WORK INSTRUCTIONS:
1 > Extract the part of the outage notice that opens with the words containing "On August 30, 2018, the" and closes with "may have caused.".
2 > According to the outage notice, on what date were the two bad disks scheduled for replacement?
3 > Pick up the outage notice where it stops and write what comes next.
::: SUPPLIED TEXT
Unplanned Production Outage - 12-SEP-2018

Summary

On August 30, 2018, the SIS data center reported two bad disks. These two disks were scheduled for replacement on September 06, 2018. After the RAID rebuilds, performance improvement was not effective and became more apparent after several failures spanning several days. Today, Wednesday, September 12, 2018 at approximately 4:34 P.M. CST, the Education Partners Technology Management team was alerted to a critical server and network issue.     


The Technology Management team has extensively investigated and found that today's unplanned outage and last weeks' attempt to replace the two disks are in fact related. Our TM team is currently attempting to repair the issue at hand along with engineers at the SIS data center. Updates will be provided as soon as they become available. We apologize for the inconvenience that this may have caused.


Education Partners - Product Management Team


================
*** UPDATE 5:08 AM CST / 15-SEP-2018 ***
================


The report server is fully configured for all SIS users. All databases used for TopView reports are up and running, along with any automated jobs for scheduled reports. We have tested and run a few Topview Reports across all customer environments and all appears to be working as expected. We have also successfully run a few Quick Query reports that are utilizing custom field entities from the report server and all appears to be working normally. All subscriptions for scheduled reports are working as well. The Dashboards that appear on the Home screen are also now functioning and should be visible upon logging in. Please be advised, there may be a possibility of something that may not be working. If so, please report any issue that is found with a support ticket and detail to us what you found that may not be working as expected. 


================
*** UPDATE 12:55 PM CST / 14-SEP-2018 ***
================


The Data Center has finished recovering the reporting cluster and have restored the databases (including user data) from backups on the Avamar array. This is work that was started early this morning. The Data Center team has tested fail-over functionality and all seems to be working properly. The Technology Management & Engineering team will now begin take over and work towards bringing the reporting databases online. Updates will be provided as they become available.


================
*** UPDATE 7:01 AM CST / 14-SEP-2018 ***
================


All LIVE production databases are back online as of 3 AM MT. We are continuing to monitor the environments accordingly. However, monitoring all potential issues may not be possible, and it is in those instances that we rely on our Student Solution Community to contact us should you experience a connectivity problem or issue. 


--------------------------------------------------
ADDITIONAL INFORMATION

IMPACTED INSTANCES

LIVE - SIS - environments have been restored.

PROD - TopView Reporting Servers are still offline.
::::::
::: DATA SUPPLIED
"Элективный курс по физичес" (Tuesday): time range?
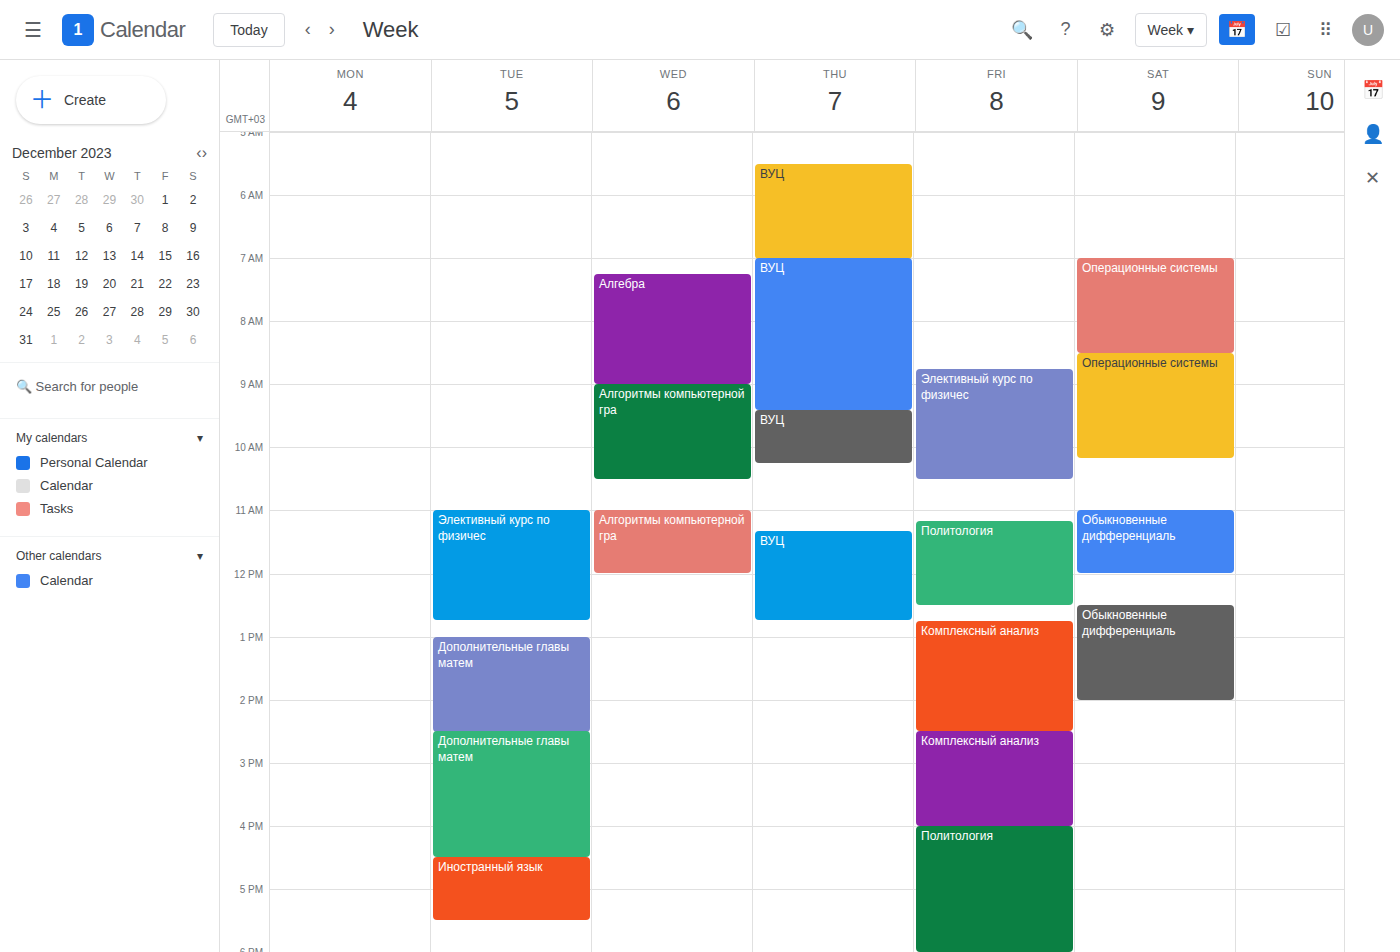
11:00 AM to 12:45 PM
::::::
::: DATA SUPPLIED
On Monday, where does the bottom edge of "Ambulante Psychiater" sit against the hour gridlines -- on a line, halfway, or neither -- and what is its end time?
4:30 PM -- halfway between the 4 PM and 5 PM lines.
::::::
EXERCISE RESULTS:
1 >
On August 30, 2018, the SIS data center reported two bad disks. These two disks were scheduled for replacement on September 06, 2018. After the RAID rebuilds, performance improvement was not effective and became more apparent after several failures spanning several days. Today, Wednesday, September 12, 2018 at approximately 4:34 P.M. CST, the Education Partners Technology Management team was alerted to a critical server and network issue.     


The Technology Management team has extensively investigated and found that today's unplanned outage and last weeks' attempt to replace the two disks are in fact related. Our TM team is currently attempting to repair the issue at hand along with engineers at the SIS data center. Updates will be provided as soon as they become available. We apologize for the inconvenience that this may have caused.

2 > September 06, 2018

3 >
IMPACTED SERVICES
Reports Module - The TopView reports module, Ad hoc reporting tool, and Quick Query (custom fields) will not be operational until the reporting cluster is brought online by our data center. That work is scheduled to start at 8 AM MT.

SIS Home screen - Please note that users may experience issue with the Home screen (e.g. dashboards screen). Users will see a message indicating "The destination in the SIS you are trying to access cannot be reached". This is due to the report server that is still offline and the dashboards run off that reporting server.

AVAILABILITY
PROD - TopView reports module, Ad hoc reporting tool, and Quick Query (custom fields) services will not be available. Updates will be provided as they become available.

ADDITIONAL INFORMATION
We were only able to recover data from 11-SEP-2018 ~8 PM MT. We were unable to recover transaction logs after 11-SEP-2018 ~8 PM MT, therefore any data after this date/time up until the outage that occurred on 12-SEP-2018 ~4:34 PM CST will be lost. 

SYSTEM LIVE PRODUCTION ONLINE
3 AM MT, September 14, 2018

================
*** UPDATE 10:18 PM CST / 13-SEP-2018 ***
================

The anticipated and targeted completion time has lapsed due to setbacks encountered with the restoration process related to the reset and restart of the SQL cluster. While our Technology Management and Data Center teams have made significant progress, the time needed for system restoration has been unforeseen. At present, the SQL Server Database is online however our data base administrators are still working through essential cluster shared components that are still offline. Please be advised, there is no estimated time to have complete systems back online. Updates will be provided as they become available.


================
*** UPDATE 2:20 PM CST / 13-SEP-2018 ***
================

The initial phase of the database restoration is progressing. The data center team has indicated a 25% completion status of the data file system and should complete the remainder in the next 90 minutes. Once the file system is complete, next steps include importing the data back into the restored master databases and to begin the final stages of the full database restore. Please be advised, there still is no estimated guarantee time frame to have complete systems back online, however our target to have all these processes completed is 8:00 PM CST. Updates will be provided as they become available. Please note, setbacks may occur that could change our target completion time.


================
*** UPDATE 10:37 AM CST / 13-SEP-2018 ***
================

Please be advised, the SIS data center and our TM team is working on the restoration of the production servers. Temporarily, while this restoration is taking place, we have added a redirect to our EP website should users attempt to navigate to the TopSchool URL to login. As mentioned, this is just a temporary redirect and once we receive word on the status of this backup restore, we will update this announcement and email the student solution community administrators on next steps.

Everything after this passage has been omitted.